Do you have a favorite cartoon character?


----------



## sustainabilly

Bugs, of course.

What do save that's supposed to be disposable?


----------



## Twp.Tom

Plastic jugs: Are you going to try different plants in the garden this year?


----------



## Laura Zone 5

Probably not. If the house sells before I can harvest, seems it would be a waste.

If you and your dining companion have been sitting at a restaurant for over 2 hours, and you are the last 2 in the place....and the servers are running the vacuum cleaner, would you wonder if they were closing?


----------



## roadless

I would know they were closing. 

What is the most useful advice you have received ?


----------



## L.A.

"If you make a mistake,,,make it twice..& smile..
People will think you did it on purpose,, for a laugh"...

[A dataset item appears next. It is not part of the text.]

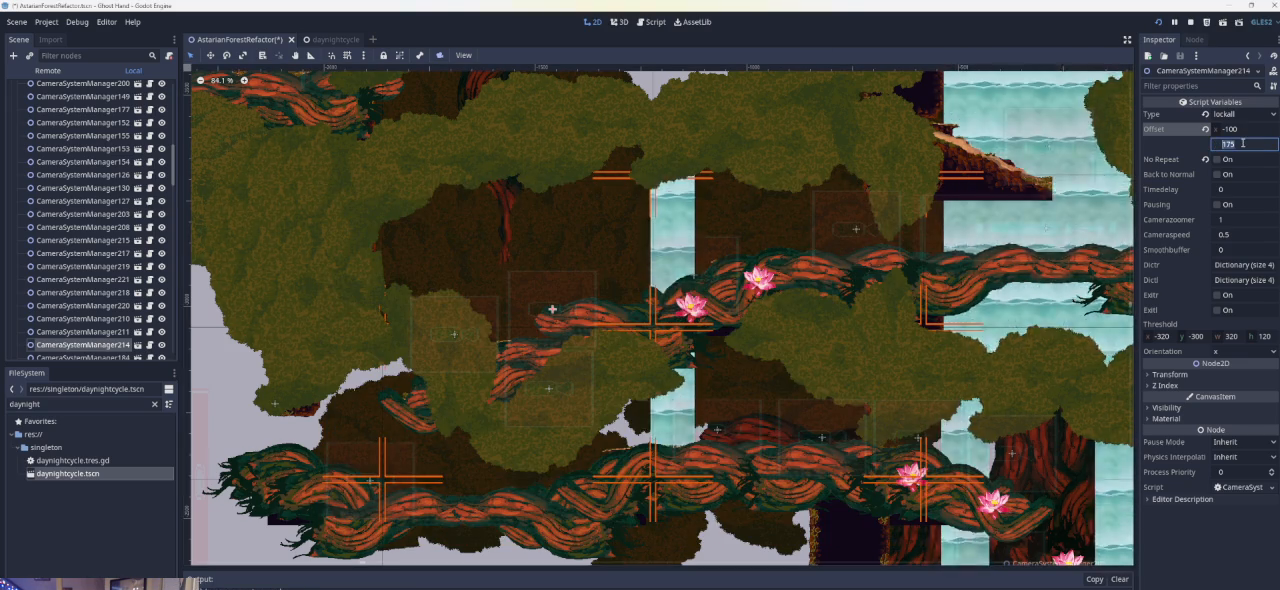
{"buttons": [], "left_stick": "center", "events": []}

What makes you weak,,_in the knees_ ??


----------



## WhyNot

He does.

How many times have you told yourself "never again"....and then you go and do it again?


----------



## Ramblin Wreck

I know. I know. I keep ordering the darn cheese cake for dessert when I'm full and shouldn't eat any more. I'm weak.

What's the largest (or highest if you prefer) waterfall you've seen?


----------



## Jim-mi

Niagra Falls . . . they have been showing clips of it at night . . Frozen and lit with colored lights . . .awesome . . . . . .

ever been to Niagra???


----------



## Laura Zone 5

Nope!

What is your 'soft spot'?


----------



## Ramblin Wreck

My head.

What's the prettiest, most scenic road you've driven?


----------



## Laura Zone 5

It was in Knoxville TN...somewhere in the mountains. 
High mountain to my left, stream/creek/ river running to my right, the coolness that the canopy of the trees brought on a hot summer day.
That's when I fell in LOVE with Knoxville TN

What drive do you loathe?


----------



## Twp.Tom

I 480-coming into Cleveland, from the west side- insane drivers!-Are you a "Professional Driver"?


----------



## Laura Zone 5

I don't get paid to drive, but my boy played travel hockey, so the 350.000 miles on my mini van? Yeah, I put every one of them on the vehicle!!

Do you tip well?


----------



## Twp.Tom

20% minimum, do You get lot's of "cheap" tippers?


----------



## Laura Zone 5

Nope. I average 22.5% on any given night. 
Very rare do I get a tip under 18%.
The price point on the menu keeps "most" of the cheapy's out though....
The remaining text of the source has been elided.